Constructing water governability in Ceará: advances and challenges after four decades of reforms
DOI:
https://doi.org/10.5380/dma.v63i0.91095Keywords:
water resources, governance, governability, feedback effects.Abstract
The management of water resources in the Brazilian state of Ceará has been widely praised for its governance, commonly regarded as remarkably participatory and integrated. However, this model, whose essential contours were designed between 1987 and 1993, also included a governability project. The democratization of governance was conceived as a tool to better know about, control, and direct the uses of water by state agencies, at different scales. After three decades of implementation, what has this project of governability through democratic means achieved?

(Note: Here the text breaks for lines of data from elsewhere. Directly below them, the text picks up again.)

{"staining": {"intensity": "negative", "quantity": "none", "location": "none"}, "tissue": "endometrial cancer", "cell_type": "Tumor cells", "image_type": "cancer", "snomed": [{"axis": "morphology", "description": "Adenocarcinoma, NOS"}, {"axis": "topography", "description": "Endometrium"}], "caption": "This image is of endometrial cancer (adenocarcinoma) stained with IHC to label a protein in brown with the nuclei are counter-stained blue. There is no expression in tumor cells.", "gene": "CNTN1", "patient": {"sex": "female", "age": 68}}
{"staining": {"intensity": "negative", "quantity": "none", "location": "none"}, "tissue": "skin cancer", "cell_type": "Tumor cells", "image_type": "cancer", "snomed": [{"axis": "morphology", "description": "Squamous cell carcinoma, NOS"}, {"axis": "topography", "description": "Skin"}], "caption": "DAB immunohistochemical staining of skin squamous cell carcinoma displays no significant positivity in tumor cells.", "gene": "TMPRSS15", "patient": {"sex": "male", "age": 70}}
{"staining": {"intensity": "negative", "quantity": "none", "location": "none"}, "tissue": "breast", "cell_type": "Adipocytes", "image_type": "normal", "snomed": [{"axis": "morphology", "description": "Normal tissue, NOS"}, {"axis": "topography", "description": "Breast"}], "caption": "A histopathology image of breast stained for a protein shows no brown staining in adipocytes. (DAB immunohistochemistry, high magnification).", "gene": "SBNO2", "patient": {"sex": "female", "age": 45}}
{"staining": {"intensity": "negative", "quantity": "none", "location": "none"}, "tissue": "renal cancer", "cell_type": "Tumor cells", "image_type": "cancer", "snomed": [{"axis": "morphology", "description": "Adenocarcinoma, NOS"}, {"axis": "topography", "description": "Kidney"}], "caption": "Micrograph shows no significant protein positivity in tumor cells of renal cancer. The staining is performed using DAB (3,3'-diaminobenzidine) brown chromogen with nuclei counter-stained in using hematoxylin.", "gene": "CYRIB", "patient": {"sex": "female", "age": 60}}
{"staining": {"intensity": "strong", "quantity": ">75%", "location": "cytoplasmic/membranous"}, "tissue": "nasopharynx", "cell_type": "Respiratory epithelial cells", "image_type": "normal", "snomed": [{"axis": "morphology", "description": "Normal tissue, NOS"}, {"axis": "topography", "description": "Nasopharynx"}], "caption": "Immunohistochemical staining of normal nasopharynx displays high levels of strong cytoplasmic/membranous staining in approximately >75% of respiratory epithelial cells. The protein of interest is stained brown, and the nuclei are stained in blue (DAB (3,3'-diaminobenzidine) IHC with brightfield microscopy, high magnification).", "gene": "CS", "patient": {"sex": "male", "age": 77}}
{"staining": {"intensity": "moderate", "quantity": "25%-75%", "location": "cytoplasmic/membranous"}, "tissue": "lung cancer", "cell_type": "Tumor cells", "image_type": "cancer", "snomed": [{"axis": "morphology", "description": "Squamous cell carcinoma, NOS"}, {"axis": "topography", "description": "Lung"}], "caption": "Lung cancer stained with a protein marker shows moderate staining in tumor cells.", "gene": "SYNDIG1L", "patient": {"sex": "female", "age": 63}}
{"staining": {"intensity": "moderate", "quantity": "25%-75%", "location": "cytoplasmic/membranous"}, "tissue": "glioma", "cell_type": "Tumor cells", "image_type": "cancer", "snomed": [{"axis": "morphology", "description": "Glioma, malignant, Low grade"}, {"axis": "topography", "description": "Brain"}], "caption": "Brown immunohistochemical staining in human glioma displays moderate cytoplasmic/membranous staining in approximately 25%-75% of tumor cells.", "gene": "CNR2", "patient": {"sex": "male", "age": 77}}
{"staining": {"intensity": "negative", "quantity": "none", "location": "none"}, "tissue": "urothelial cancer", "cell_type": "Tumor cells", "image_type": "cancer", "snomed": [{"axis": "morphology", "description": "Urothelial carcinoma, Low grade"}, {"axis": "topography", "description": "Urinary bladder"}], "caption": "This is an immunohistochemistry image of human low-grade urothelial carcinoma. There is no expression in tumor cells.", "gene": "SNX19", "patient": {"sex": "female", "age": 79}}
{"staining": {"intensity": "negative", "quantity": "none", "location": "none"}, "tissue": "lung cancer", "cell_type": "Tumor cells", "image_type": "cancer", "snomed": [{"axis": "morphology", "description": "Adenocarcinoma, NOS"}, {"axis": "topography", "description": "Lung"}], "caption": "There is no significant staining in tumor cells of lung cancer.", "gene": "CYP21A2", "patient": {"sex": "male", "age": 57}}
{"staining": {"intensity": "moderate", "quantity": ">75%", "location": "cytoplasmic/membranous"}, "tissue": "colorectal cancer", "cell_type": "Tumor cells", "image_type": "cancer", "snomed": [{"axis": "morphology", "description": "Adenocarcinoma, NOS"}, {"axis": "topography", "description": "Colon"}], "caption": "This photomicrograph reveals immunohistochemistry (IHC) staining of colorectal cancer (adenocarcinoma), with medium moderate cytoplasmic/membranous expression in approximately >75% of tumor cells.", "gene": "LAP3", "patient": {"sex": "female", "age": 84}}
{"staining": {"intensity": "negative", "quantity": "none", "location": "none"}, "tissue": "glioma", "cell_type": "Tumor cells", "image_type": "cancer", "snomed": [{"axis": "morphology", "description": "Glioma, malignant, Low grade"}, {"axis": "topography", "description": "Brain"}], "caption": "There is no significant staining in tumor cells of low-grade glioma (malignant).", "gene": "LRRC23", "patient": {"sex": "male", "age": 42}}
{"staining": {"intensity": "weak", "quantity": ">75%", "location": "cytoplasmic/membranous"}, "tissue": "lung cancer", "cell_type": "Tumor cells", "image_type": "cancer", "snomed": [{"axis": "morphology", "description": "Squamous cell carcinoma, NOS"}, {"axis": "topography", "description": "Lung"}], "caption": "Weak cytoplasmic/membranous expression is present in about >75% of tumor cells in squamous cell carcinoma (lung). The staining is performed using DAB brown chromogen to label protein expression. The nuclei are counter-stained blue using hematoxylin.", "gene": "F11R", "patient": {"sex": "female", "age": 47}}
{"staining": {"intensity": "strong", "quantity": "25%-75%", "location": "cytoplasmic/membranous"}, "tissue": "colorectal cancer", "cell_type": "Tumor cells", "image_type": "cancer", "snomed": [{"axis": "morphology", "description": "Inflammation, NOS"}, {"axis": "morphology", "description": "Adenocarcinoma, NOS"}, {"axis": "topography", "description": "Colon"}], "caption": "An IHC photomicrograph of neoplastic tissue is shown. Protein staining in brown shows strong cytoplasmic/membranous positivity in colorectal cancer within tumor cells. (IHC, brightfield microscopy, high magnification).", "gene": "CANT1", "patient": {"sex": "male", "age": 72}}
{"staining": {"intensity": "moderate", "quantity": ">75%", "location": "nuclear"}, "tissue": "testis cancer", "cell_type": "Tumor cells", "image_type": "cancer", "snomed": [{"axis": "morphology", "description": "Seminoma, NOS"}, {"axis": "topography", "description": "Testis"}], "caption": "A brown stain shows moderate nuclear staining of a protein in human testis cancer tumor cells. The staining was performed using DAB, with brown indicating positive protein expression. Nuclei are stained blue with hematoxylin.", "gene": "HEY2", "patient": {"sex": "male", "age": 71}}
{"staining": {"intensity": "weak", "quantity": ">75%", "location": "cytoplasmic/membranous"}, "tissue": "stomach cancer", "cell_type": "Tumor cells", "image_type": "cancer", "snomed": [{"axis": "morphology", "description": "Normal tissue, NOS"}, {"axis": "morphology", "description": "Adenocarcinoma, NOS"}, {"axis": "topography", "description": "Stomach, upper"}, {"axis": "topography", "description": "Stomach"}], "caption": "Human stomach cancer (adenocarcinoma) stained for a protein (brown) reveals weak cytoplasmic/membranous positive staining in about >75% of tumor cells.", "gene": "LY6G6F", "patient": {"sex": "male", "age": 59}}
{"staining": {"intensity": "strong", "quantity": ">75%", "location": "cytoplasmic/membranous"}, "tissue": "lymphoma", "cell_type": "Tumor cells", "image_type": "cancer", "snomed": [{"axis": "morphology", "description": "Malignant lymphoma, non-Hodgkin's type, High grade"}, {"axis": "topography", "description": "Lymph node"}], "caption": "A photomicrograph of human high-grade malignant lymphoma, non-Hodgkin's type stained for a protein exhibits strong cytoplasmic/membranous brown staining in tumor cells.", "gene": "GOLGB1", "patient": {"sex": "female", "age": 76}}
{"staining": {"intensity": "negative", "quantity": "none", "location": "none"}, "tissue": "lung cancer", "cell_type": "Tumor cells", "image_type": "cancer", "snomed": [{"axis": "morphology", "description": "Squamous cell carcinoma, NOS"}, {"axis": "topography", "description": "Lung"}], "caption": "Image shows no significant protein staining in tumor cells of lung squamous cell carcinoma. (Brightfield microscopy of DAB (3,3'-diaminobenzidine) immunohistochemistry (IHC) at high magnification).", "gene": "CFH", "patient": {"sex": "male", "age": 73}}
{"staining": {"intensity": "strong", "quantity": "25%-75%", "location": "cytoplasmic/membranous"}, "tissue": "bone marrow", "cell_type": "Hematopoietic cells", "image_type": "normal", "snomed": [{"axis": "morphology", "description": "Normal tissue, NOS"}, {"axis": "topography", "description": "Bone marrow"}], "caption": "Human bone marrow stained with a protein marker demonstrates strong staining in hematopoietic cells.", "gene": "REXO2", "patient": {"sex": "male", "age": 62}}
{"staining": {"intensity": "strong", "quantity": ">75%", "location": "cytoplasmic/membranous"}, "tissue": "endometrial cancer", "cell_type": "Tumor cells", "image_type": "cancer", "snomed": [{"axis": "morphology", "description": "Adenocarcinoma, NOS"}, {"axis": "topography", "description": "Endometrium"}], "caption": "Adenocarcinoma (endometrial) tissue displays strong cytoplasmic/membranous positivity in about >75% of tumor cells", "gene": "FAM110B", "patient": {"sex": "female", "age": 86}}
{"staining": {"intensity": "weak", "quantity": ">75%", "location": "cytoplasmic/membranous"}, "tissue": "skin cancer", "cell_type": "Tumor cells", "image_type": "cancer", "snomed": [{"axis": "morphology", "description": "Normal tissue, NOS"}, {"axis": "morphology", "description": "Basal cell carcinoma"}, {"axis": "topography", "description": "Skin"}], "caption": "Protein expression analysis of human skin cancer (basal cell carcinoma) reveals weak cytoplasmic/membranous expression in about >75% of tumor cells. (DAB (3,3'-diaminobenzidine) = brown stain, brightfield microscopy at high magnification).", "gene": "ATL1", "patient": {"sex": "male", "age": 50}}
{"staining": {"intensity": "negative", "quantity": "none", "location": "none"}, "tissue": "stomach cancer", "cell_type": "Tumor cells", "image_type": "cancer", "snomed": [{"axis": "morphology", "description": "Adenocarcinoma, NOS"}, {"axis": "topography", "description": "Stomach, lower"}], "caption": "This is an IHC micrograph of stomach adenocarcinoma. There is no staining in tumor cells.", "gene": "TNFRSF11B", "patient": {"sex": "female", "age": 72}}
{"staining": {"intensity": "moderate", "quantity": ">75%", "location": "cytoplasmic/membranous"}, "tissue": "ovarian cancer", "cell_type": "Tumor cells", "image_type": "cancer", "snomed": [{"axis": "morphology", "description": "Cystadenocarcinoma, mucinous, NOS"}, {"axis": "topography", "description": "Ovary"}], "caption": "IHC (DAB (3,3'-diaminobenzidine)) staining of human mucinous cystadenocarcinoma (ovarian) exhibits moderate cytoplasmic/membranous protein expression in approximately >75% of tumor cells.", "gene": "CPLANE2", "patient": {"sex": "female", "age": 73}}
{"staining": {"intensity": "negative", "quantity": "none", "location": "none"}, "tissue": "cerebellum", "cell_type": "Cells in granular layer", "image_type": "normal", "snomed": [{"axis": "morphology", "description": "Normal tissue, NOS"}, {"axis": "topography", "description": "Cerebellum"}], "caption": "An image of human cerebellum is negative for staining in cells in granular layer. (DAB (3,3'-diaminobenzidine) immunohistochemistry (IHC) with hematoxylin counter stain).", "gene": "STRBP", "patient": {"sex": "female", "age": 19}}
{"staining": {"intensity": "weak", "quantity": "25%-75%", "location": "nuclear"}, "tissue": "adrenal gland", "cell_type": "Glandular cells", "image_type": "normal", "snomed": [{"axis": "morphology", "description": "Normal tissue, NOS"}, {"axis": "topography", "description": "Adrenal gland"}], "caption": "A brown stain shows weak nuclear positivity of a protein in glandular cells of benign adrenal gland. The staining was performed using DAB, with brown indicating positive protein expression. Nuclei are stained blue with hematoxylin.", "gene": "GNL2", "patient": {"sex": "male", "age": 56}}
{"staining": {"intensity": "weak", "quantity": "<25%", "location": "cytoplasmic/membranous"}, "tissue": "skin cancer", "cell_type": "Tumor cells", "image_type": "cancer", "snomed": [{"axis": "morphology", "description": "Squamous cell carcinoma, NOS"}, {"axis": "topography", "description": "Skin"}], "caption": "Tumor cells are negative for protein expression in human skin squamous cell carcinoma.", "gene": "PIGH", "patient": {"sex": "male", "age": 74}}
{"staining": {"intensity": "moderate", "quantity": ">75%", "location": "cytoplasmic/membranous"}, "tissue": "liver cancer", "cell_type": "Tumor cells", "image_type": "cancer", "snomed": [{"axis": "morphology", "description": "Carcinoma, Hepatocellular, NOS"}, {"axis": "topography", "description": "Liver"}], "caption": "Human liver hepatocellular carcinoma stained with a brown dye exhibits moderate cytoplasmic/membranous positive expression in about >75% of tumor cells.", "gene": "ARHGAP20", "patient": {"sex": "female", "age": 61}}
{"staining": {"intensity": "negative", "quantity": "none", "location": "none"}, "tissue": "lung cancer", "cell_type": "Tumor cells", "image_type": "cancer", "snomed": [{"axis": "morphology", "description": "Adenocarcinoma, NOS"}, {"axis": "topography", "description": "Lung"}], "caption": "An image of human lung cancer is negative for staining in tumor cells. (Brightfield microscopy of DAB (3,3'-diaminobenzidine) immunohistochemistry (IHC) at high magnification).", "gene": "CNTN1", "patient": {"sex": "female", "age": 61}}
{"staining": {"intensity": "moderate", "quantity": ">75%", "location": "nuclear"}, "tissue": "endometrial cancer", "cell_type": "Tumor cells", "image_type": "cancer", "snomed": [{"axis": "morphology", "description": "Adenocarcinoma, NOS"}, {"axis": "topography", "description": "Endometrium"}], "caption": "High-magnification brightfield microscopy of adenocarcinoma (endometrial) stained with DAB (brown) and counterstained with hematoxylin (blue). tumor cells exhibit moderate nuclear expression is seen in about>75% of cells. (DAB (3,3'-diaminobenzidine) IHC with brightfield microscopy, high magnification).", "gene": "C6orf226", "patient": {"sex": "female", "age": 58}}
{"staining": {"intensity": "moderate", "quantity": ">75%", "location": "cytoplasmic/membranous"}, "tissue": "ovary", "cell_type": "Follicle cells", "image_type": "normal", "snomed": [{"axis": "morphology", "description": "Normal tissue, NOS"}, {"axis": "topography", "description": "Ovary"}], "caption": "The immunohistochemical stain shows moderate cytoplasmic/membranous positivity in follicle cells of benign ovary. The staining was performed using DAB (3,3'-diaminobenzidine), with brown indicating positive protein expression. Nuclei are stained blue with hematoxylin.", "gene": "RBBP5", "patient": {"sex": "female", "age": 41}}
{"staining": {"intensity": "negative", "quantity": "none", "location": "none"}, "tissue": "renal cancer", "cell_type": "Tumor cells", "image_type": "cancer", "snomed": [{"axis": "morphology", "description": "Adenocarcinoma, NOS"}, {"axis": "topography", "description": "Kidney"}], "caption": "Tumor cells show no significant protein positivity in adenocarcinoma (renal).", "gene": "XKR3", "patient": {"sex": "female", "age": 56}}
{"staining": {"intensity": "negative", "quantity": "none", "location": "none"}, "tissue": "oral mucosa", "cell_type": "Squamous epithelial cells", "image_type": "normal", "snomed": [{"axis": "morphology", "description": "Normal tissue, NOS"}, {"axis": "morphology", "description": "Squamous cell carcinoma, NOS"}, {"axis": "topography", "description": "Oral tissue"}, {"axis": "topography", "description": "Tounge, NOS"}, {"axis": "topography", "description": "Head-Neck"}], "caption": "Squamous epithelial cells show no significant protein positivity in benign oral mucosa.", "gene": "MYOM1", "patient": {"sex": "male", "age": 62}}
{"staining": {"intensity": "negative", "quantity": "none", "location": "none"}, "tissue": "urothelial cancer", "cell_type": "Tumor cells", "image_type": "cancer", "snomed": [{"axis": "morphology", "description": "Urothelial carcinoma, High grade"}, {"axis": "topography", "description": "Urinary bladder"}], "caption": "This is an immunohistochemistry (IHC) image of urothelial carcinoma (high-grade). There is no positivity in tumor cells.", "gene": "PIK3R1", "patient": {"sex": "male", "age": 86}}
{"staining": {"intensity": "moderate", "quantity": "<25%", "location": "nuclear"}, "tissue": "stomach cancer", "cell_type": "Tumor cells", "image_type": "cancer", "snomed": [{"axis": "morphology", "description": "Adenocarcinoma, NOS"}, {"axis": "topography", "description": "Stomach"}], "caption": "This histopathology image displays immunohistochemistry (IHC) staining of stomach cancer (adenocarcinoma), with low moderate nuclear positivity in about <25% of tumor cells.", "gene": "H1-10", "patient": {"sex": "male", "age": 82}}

In this paper, we argue that governance arrangements were, on the one hand, fundamental to furthering water governability at the “meso” level of watersheds; but, on the other hand, that they were much less conducive to strengthening governability at the more “micro”, local level. We attribute these ambivalent effects to two mechanisms. First, the implementation of the model raised many issues related to the institutional organization of watersheds, which consequently monopolized stakeholders’ attention, to the detriment of the challenges that emerged at the local level. Second, governance arrangements eventually confined municipalities to a subordinate role, even though local governments remain indispensable actors to advance local governability. Thus, we foreground two unexpected effects of governance on governability: the monopolization of attention and the marginalization of an influential actor. Insofar as these effects may well end up destabilizing the governance architecture itself, we conceptualize them as ‘negative’ policy feedback, which the paper thus contributes to identify. In conclusion, we argue that only more inclusive and deliberative forms of governance at the local level may strenghten the local governability of water resources, thereby opening a new chapter for the “Ceará model”.